El economista estadounidense que predijo la crisis financiera, Nouriel Roubini, está convencido de que España supone «una amenaza para la cohesión de la eurozona». Así lo manifestó ayer en una entrevista radiofónica desde Davos, donde participa en el Foro Económico Mundial, en la que sentenció: «Si Grecia cae será un problema, pero si lo hace España será un desastre».
Para este reputado profesor de la Universidad de Nueva York, «en un futuro, no en un año ni en dos, podría producirse una ruptura de la Unión Monetaria». En su opinión, pese a toda la atención captada por Grecia, España podría constituir a la larga una mayor amenaza porque es la cuarta economía más grande de la región, tiene un desempleo más elevado y bancos más débiles.
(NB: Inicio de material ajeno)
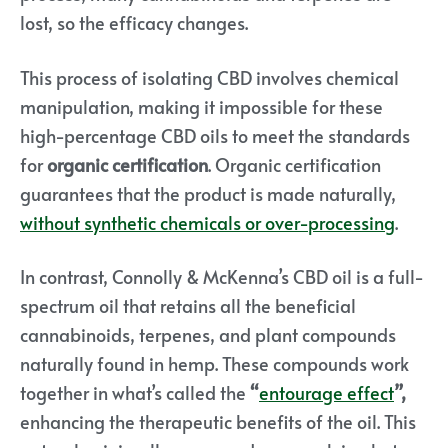
lost, so the efficacy changes.
This process of isolating CBD involves chemical
manipulation, making it impossible for these
high-percentage CBD oils to meet the standards
for
organic certification
. Organic certification
guarantees that the product is made naturally,
without synthetic chemicals or over-processing
.
In contrast, Connolly & McKenna’s CBD oil is a full-
spectrum oil that retains all the beneficial
cannabinoids, terpenes, and plant compounds
naturally found in hemp. These compounds work
together in what’s called the
“
entourage effect
”,
enhancing the therapeutic benefits of the oil.
This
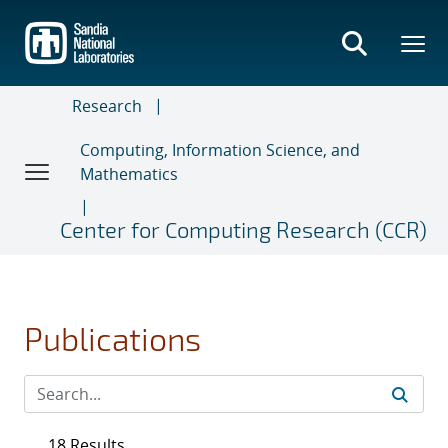
Skip
to
main
content
Research
Computing, Information Science, and
Mathematics
Center for Computing Research (CCR)
Publications
18 Results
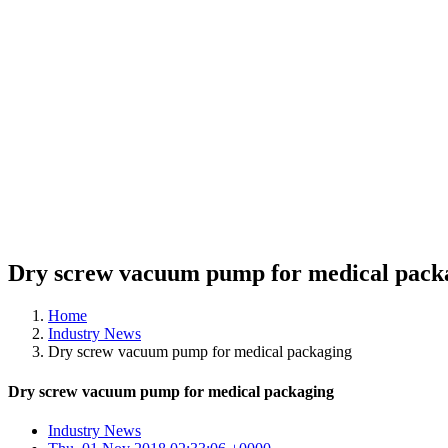
Dry screw vacuum pump for medical pack
Home
Industry News
Dry screw vacuum pump for medical packaging
Dry screw vacuum pump for medical packaging
Industry News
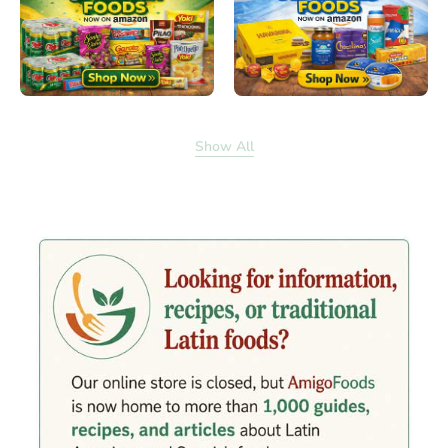
Show All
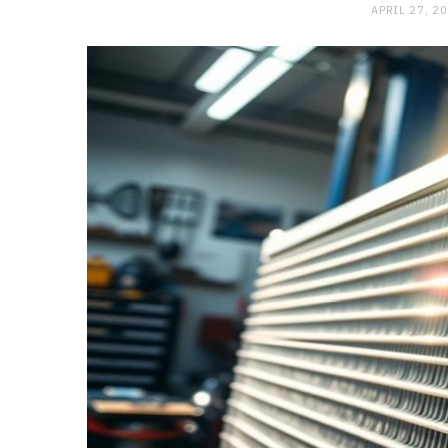
APRIL 27, 2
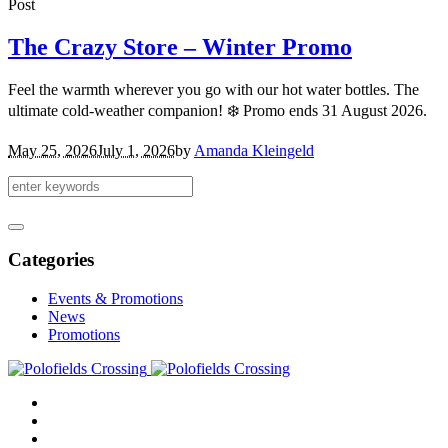
Post
The Crazy Store – Winter Promo
Feel the warmth wherever you go with our hot water bottles. The
ultimate cold-weather companion! ❄️ Promo ends 31 August 2026.
May 25, 2026
July 1, 2026
by
Amanda Kleingeld
Categories
Events & Promotions
News
Promotions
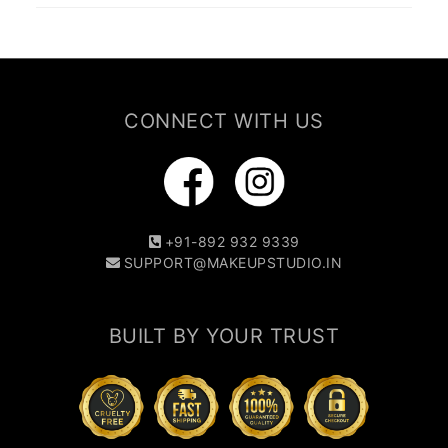
CONNECT WITH US
+91-892 932 9339
SUPPORT@MAKEUPSTUDIO.IN
BUILT BY YOUR TRUST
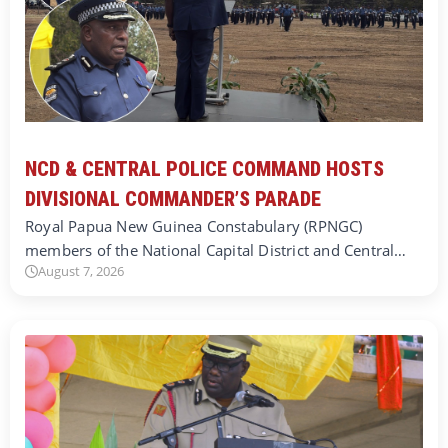
NCD & CENTRAL POLICE COMMAND HOSTS
DIVISIONAL COMMANDER’S PARADE
Royal Papua New Guinea Constabulary (RPNGC)
members of the National Capital District and Central…
August 7, 2026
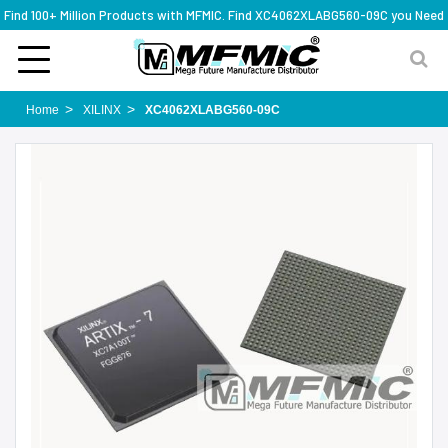
Find 100+ Million Products with MFMIC. Find XC4062XLABG560-09C you Need
Home
XILINX
XC4062XLABG560-09C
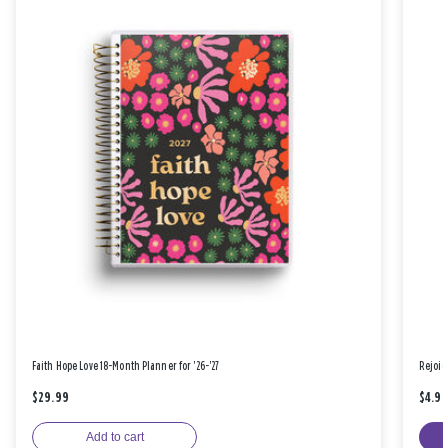
Faith Hope Love 18-Month Planner for '26-'27
Rejoic
$29.99
$4.9
Add to cart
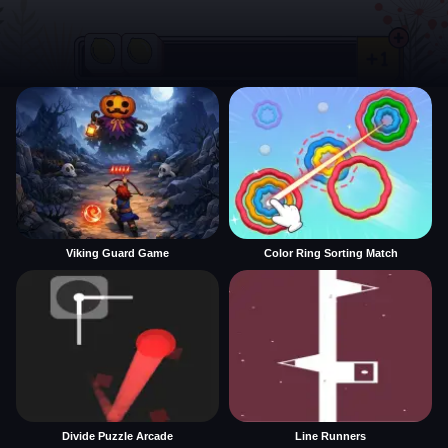
Viking Guard Game
Color Ring Sorting Match
Divide Puzzle Arcade
Line Runners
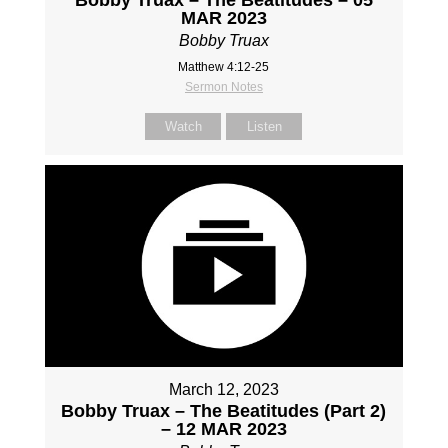
Bobby Truax – The Beatitudes – 05
MAR 2023
Bobby Truax
Matthew 4:12-25
Sermon Notes
Watch
Listen
March 12, 2023
Bobby Truax – The Beatitudes (Part 2)
– 12 MAR 2023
Así las cosas, Roubini cree que «la eurozona podría bifurcarse: tener un centro fuerte y una periferia más débil, y a la larga algunos países podrían retirarse de la Unión Monetaria».? Por lo demás, la banca y su excesos, en el origen de la tormenta que ha asolado el planeta, centraron ayer las iras de la mayoría de los dirigentes políticos y económicos presentes en Davos. Uno de los más beligerantes fue el presidente francés, Nicolas Sarkozy, quien lanzó un duro alegato en contra de los excesos del capitalismo y defendió la regulación del sistema financiero y la intervención estatal, sin la cual, dijo, «todo se habría hundido». «Todos sabemos qué hubiera ocurrido sin la intervención estatal para mantener la confianza y apoyar la industria: el colapso total», afirmó al inaugurar oficialmente el foro. «No es cuestión de liberalismo, ni de socialismo, ni de derechas, ni de izquierdas, es una realidad», apostilló.

En la misma línea se manifestó el director general del Banco de Pagos Internacionales (BPI), el ex gobernador del Banco de España Jaime Caruana, quien se mostró a favor de las propuestas de EE.?UU. para regular el sector y limitar las actividades y el tamaño de los bancos.